猛暑だった今年の夏は、例年以上の盛り上がりを見せました。
 まず、大会常連で『ゴールド5(ファイブ)』と呼ばれている優勝候補の一人、ジョージ・エリントンがなんと十人終えた時点で脱落してしまったのです。観客はまさかの思いで悲鳴を上げる人さえいました。なぜかというと、このジョージはかなりのハンサムで女性ファンも多かったからです。ジョージのおしりがキュートだと言う女性は溜息を漏らしました。しかし、たとえ悔しい思いをしてもジョージは今日もストリップ劇場でその裸体を披露することでしょう。
 この時点でトップに立っているのは、初出場の中年ボボ・マクラン。彼のタイムは三十八秒です。まだまだタイムは伸びそうです。
 そんな中、やはりボボのタイムを破ってトップに躍り出たのは、ゴールド5のキール・マッカーシーでした。並んだ五人の中で郡を抜いて長く、三分十六秒を記録しました。ガリガリに痩せた二十歳の青年キールは幼い頃からいじめられっ子だったのですが、この大会で一度優勝してからというもの人気者に大変身したそうです。キールは照れて頭を掻きました。大会を取り上げた新聞はこれを一種のアメリカンドリームだと書きました。
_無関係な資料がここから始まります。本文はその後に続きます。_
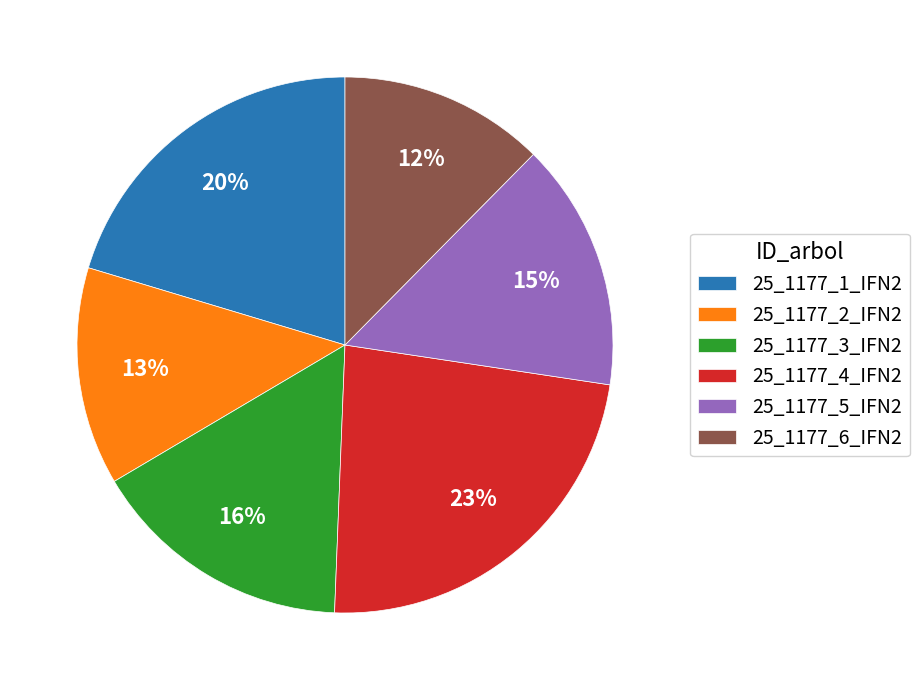

Approximately how many times larger is the value at 25_1177_2_IFN2 compared to 25_1177_5_IFN2?

0.9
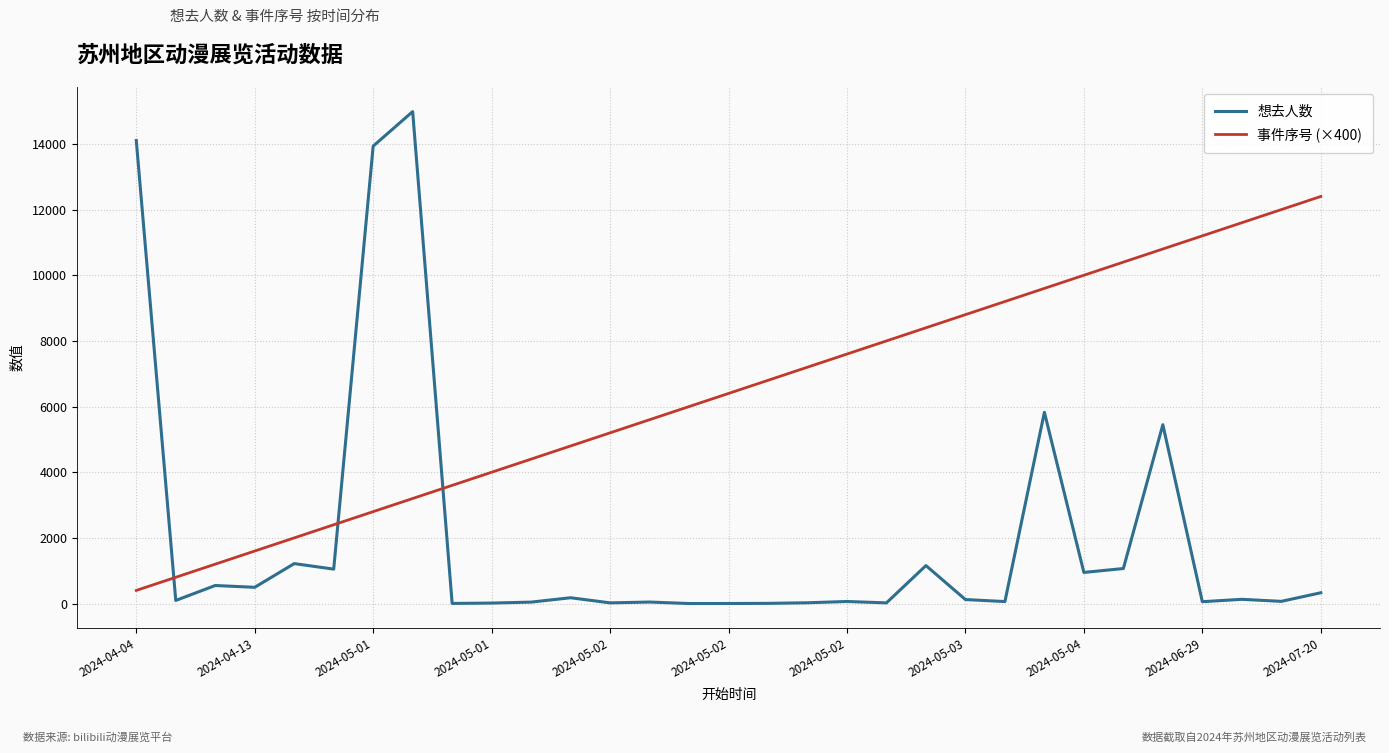

Rank the series by their average value, from highest to lowest.

事件序号 (×400), 想去人数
 真夏の盛り上がりは徐々に大きくなっていきました。そこに登場したのが今回の注目の子供、アダムス三兄弟です。この三人はまだ三歳ですが、テレビでこれを見ているうちに自分たちも出たくなり、両親も記念にと参加申し込みをしたそうです。
 五つ並んだトイレには端にいかつい男二人、真ん中三つに子供たちが並びました。「用意!」と声が上がった瞬間、子供たちは一生懸命ズボンとパンツを下ろします。その光景に観客からはほのぼのとした笑い声が起こりました。タイムはそれぞれ、五秒、六秒、七秒でしたが、終わった後でピストルを鳴らした男に「オレンジジュース、おいしかった~」と言ったそうです。
 いよいよ、大会は終盤に近づいてきました。
 ゴールド5の残り三人、マイケル・ハルマンとカナート・ヴァンデルセンとヘンリー・コーミングはなんと同タイムだったのです! 三分九秒で惜しくもキールには届きませんでしたが、客席からは「ベーリグッジョブ!」という声と拍手が送られました。
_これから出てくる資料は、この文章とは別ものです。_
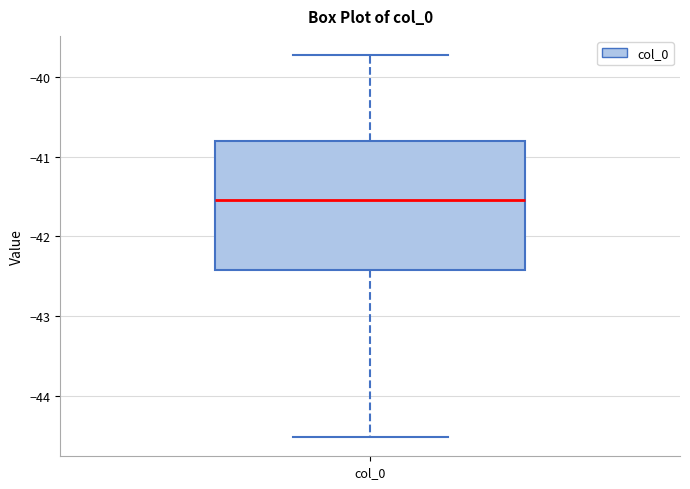

Read this box plot against the y-axis: the position of the median line, the range covered by the box, and the ends of both whiskers. The values are not printed on the chart, so give them approximately, as read against the axis.

median -41.5, box -42.4 to -40.8, whiskers -44.5 to -39.7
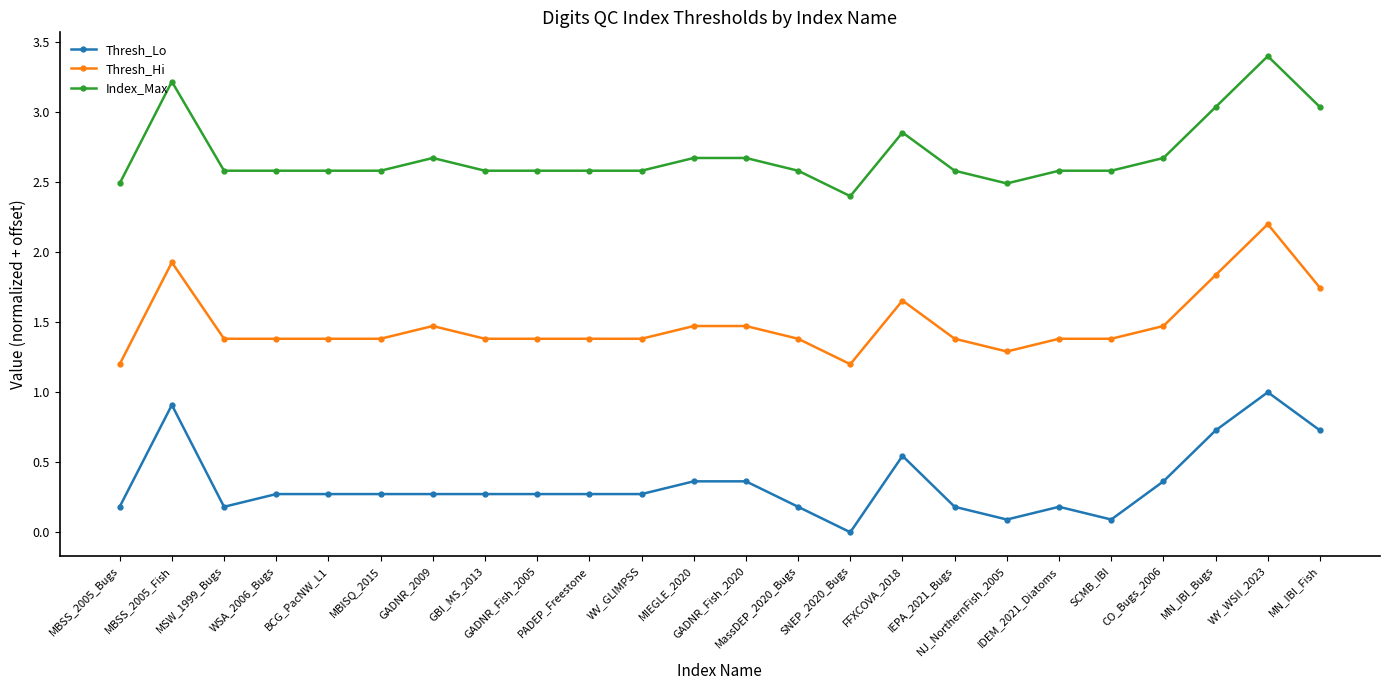

List the series in order of their overall mean, highest first.

Index_Max, Thresh_Hi, Thresh_Lo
 そして最後の五人の登場です。ラストに登場したのは美しい女性、もとい、ハーフレディーたちでした。彼ら、もとい、彼女らは同じバーのスタッフで店の宣伝も兼ねての出場でした。
 彼女らは出てくるなり、怪しいダンスを披露しました。会場のボルテージはこの日、最高潮に達しました。そして。
「用意!」
 いっせいに五人が、ひらひらとしたスカートを脱ぎます。五人とも、脱いだスカートを丁寧にたたみました。ピストルの男も会場も脱力して笑いました。
「パアン!」
 その合図と共に、客席からはカメラのフラッシュがたかれました。内股で戦う女たちは全員野太い声で「オ~」とか「ア~ウ」とかいう変な声を出して場を盛り上げました。
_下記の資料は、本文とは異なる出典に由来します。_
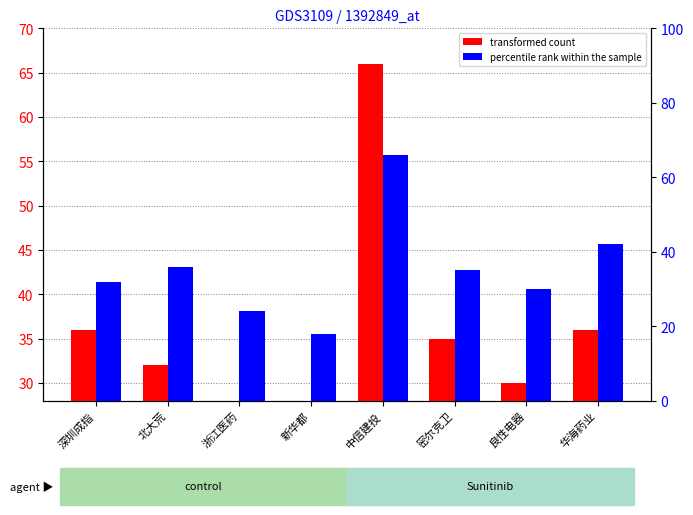

What is the value of the percentile rank within the sample bar at the 7th from the left?

30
 今回の大会、優勝したのはキール・マッカーシーの三分十六秒でした。キールには、金のトロフィーとビール一年分が贈られました。今年の大会は大成功に終わり、キールは大会後のデートで彼女へのプロポーズを成功させたらしい、というところでインターネットの説明は締めくくられていました。
 さて、ここで皆さんにはふとした疑問があると思います。
「どうしてこんな大会があるの?」という疑問です。この変な大会が開かれるのにはちゃんとした理由があります。この『ロングウォーター選手権』は、アメリカのビール会社の宣伝大会なんですね。
 会場では出場者と観客に、その会社のビールが無料で配られます。それでこんなに盛り上がるんですね。「アメリカ人は変わったことをするから、こんな大会があるんだろう」と思った人、ハズレでした~。
 ではでは皆さん、この辺で。
 ちなみにこの話は、バスの中で「トイレに行きたいな~」と思った私が全部考えた、嘘八百のフィクションです。え? ほんとのことだと思ったんですか? そんなバカな話があるわけないじゃないですか。
 え? 信じちゃいました? じゃあそういうことにしときましょう。本当であってほしいと願う皆さん、あなたもパソコンで調べてみてください。そしたら意外と事実だったりするかもしれませんよ。